Harvey Dibden-Angus is a Second Year History Student and this years News Editor. Featured Image by Harvey Dibden-Angus.
Wim Hof’s message to all of us is clear- “You can literally do the impossible. You can overcome disease, improve your mental health and physical performance, and even control your physiology so you can thrive in freezing temperatures.” Admittedly, I was full of scepticism when I began reading this book. I am conditioned, like many of us in the Western World are, to put my full faith in conventional science; anything else is surely wishful thinking. After finishing his book however, it is clear that Wim has no intention of following the path of conventional science, and never had. His theories and his practices are far-fetched, but they are simplistic; and they are in fact, all backed up by science. The Wim Hof Method is essentially Wim’s love letter to life, but it is also a self-help book, designed to help us discover what he has discovered for himself. Right from the first chapter it is clear that to Wim the glass is always half full. In under 200 pages, he shares with us how it is possible to reconnect with our inner selves, become free from the chokehold of modern society, and touch back down with nature. His answer to achieving real happiness, starts with the cold. The freezing cold at that.
It is quite easy to disregard Wim’s philosophy as little more than spiritual mumbo jumbo. The bloke is telling me all I need to do to be infinitely happy is to get in uncomfortably cold showers and breathe a lot… oh, and to ‘look inside’. Whatever that means. Regardless of what I think, the ‘Wim Hof Method’ (WHM) has been positively acknowledged by the scientific community, and it has helped thousands of people recover from physical and mental illness. You can’t really argue with that. And if by the end of the book you still aren’t convinced, he has plopped a comprehensive bibliography at the back so you can see for yourselves that this crazy Dutchman who does things like climb Mount Everest in his shorts, is in fact, the real deal.
I immediately felt I needed to do the book some justice by trying out a few of these methods for myself. He suggests that you practice breathing deeply in and out, thirty times, paying full attention to yourself and to your breath. Paying attention to ones breathing is not a ground-breaking discovery; people have been sitting down and focusing on the breath for centuries. What Wim believes is a combination of breathing techniques accompanied by cold exposure, is the best way to regain control of our lives and become more fulfilled. So I did the breathing, and immediately after I was welcomed with a state of blissful awareness.

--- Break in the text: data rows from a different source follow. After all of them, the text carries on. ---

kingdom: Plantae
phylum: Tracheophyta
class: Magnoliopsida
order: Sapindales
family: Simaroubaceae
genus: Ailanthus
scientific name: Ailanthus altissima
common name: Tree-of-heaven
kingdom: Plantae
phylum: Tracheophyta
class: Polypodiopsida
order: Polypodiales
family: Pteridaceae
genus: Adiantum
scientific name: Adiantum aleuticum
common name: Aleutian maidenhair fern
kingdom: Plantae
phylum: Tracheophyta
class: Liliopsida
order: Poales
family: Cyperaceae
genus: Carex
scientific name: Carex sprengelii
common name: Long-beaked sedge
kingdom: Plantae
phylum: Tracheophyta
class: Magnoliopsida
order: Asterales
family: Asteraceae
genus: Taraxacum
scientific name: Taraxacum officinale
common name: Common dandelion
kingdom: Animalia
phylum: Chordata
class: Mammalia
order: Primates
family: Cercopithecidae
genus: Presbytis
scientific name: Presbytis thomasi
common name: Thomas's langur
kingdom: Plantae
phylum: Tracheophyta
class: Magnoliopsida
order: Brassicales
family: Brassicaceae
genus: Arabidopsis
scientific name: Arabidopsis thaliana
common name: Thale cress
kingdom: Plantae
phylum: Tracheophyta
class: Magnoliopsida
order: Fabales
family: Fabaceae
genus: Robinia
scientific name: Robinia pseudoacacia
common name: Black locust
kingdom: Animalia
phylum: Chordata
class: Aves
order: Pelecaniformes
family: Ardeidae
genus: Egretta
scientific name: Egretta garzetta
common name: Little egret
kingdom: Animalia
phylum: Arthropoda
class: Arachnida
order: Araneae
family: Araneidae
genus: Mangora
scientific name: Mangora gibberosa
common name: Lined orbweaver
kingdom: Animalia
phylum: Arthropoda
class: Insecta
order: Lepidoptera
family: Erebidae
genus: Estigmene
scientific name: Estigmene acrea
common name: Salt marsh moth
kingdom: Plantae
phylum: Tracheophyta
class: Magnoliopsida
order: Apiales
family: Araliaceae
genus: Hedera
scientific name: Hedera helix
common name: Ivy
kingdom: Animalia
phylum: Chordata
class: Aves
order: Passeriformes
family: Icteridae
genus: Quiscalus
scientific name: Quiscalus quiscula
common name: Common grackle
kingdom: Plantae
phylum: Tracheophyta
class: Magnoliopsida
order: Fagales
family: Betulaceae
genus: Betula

Not bad. I probably would have remained blissfully aware too, did I not have to step into a freezing cold shower straight afterwards. It is too early to tell whether applying these two practices to my morning routine have had any real benefits, but the immediate response after a freezing cold shower is electric. Going from hot to cold is a real shock to the system, but once you spend a minute or so under the cold water, you come out feeling like you could drop kick Sainsburys a good 30 feet. I have a feeling this probably isn’t what he meant when he talks about ‘managing your ego’, but once the effects of the cold shower ware off, you go back to not really wanting to drop kick anything. This isn’t to say that over a few weeks or months I won’t begin to notice the promised effects; after all, consistency is key.
All in all, The Wim Hof Method is an incredibly enjoyable read. His level of optimism is refreshing, his writing easily digestible, and his message is igniting. I can’t imagine I will be venturing out to swim under icy lakes any time soon, but I do plan on taking a more ‘Wim Hof’ approach to life from here on out. His romantic take on the human condition is heartfelt and honest, making this book a must have for anyone seeking self–improvement. I think many of us who lead extremely taxing and stressful lives could benefit from taking some time out to reconnect with nature, find some degree of peace from within, and just breathe. Oh and be a bit cold every now and then.